Former President Ramotar, in his last days in office, granted a presidential pardon to a Ravindra Deo who had been convicted of the particularly gruesome murder of a little child. The then President chose not to offer any explanation for that exercise of his exclusive power and this resulted in many attributing to him an ulterior and improper motive for his action. While the pardon became public knowledge, the process was at best opaque and the President’s action drew widespread condemnation for what was perceived as a misuse of a reserve power.
The press has reported that President Granger also exercised his power of presidential pardon shortly after being sworn in. The names, offences and sentences of, reportedly sixty convicted persons who were pardoned and released from prison have not been publicised. As their convictions would have been a matter of public record, it is reasonable to expect that their pardons should also be made public. While the pardoned persons may very well deserve their release from prison, utilising the presidential pardon in such a mysterious manner and without setting out specific criteria is a dangerous precedent.
The Guyana Bar Association does not question whether the President has such a right. He does. The centuries old practice of the King or Queen being able to show divine mercy has been handed down and incorporated in in every single Constitution since 1966. In what is referred to as the Independence Constitution of 1966, the Governor General, in the name and on behalf of the Queen, could:
- grant a pardon, with or without conditions, to any
person convicted of any offence;
- grant relief for any period, of the sentence imposed
on conviction of any offence;
- substitute a less severe form of punishment; and
- remit the whole or part of any punishment.
In the Independence Constitution, the power – or what the Constitution referred to as the prerogative of mercy – was exercisable by the Governor General on the advice of a Minister designated by him acting in accordance with the advice of the Prime Minister. Article 188 of the 1980 Constitution contains similar provisions, except that the prerogative of mercy is now vested in the President.
What causes more than a little concern over the pardons by President Granger is the secretive manner of the process. As a matter of law, the publication of the names of persons who benefit from a presidential pardon is a necessary corollary to the exercise of such power. In effect, the presidential pardon is a usurpation of the judicial process and one of the few vestiges of royal prerogative inherited from our British colonisers.
In some jurisdictions, the exercise of the presidential pardon is judicially reviewable in particular instances. This is necessary where the president may have misapplied his or her powers with regards to the type of pardon granted. Each of these pardons is expected to be used appropriate to the particular situation, and will dictate, for instance, whether a pardoned person is still liable under a civil process. Wrongdoings very often give rise to simultaneous criminal and civil liability and since a right to bring a civil action is a personal right of citizens, it is hardly up to anyone, even the President, to attempt to deprive any citizen of that right.
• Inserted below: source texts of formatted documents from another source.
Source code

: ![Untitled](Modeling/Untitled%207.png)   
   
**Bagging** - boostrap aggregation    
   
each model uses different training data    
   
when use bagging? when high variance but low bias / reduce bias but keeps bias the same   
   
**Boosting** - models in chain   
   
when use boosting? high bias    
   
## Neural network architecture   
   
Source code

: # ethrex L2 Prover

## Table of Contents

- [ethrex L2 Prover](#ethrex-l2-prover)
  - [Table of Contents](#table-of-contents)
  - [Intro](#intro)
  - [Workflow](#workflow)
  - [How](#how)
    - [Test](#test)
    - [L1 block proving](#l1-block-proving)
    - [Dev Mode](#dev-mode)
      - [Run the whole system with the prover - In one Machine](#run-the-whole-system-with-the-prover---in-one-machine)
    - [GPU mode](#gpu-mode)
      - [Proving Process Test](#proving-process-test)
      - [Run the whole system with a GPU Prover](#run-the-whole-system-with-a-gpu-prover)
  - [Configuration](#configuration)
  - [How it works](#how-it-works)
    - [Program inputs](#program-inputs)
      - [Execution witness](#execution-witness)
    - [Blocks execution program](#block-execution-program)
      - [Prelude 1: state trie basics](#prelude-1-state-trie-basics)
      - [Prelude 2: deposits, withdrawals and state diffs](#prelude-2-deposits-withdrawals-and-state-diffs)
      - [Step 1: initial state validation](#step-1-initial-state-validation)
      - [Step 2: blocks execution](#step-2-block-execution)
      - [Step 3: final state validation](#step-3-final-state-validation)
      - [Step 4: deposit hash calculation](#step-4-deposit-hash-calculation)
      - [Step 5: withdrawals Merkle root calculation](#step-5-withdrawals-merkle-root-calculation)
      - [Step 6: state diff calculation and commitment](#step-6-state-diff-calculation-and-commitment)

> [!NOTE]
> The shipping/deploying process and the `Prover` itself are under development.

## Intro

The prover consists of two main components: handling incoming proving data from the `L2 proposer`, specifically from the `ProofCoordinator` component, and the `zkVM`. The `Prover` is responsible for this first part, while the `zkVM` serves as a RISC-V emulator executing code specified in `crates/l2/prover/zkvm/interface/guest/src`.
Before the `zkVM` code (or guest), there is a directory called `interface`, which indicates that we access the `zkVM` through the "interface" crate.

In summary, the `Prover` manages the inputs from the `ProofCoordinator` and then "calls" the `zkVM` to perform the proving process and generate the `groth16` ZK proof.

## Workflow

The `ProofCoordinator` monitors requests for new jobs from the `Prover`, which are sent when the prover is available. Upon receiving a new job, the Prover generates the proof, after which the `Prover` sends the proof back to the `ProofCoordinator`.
While the Constitution vests the prerogative of mercy in the President, it also sets out the framework within which s/he may exercise such a power. Article 188 (2) provides that the powers of the President to grant pardons, respite, substituted sentence or remission of any sentence, is exercisable only after s/he has consulted with such Minister designated for this purpose. Such designation is a constitutional function and it would seem appropriate that the designation of the Minister should be gazetted as other constitutional appointments are.
The advantage of such consultation is that it insulates the President from any accusation that s/he has acted arbitrarily. Used judiciously, the exercise of the power to pardon can be an important element of criminal justice reform which the country so badly needs.
For completeness, the Association also draws attention to the other provisions of the Constitution dealing with the prerogative of mercy. Paragraph (3) of Article 188 requires the designation of a second Minister to be consulted in cases of conviction by a court martial while Articles 189 and 190 provide for the establishment of an Advisory Council on the Prerogative of Mercy to deal with cases where persons have been sentenced to death, other than by a court martial.
The Advisory Council must consist of the Minister designated under Article 188 (2) who shall be the Chairman, the Attorney General if he is not the Chairman, and at least three and not more than five other persons of whom at least one must be a medical doctor.
It is anyone’s guess, in respect of the persons pardoned by President Granger, whether the stipulated procedures were followed, what criteria were used, and what type of pardon may have been given. Were any probation or other reports furnished on an Advisory Council, Minister or the President himself, prior to the granting of the pardon? And for those who have been pardoned, what conditions and systems have been put in place aimed to rehabilitate, reform or integrate them as full members of society? Will there be any increased penalty in the event that they commit similar or other offences in the future?
While the Bar Association supports the principle of pardon, we regret that until these questions are answered, there can be no unqualified endorsement of the President’s action.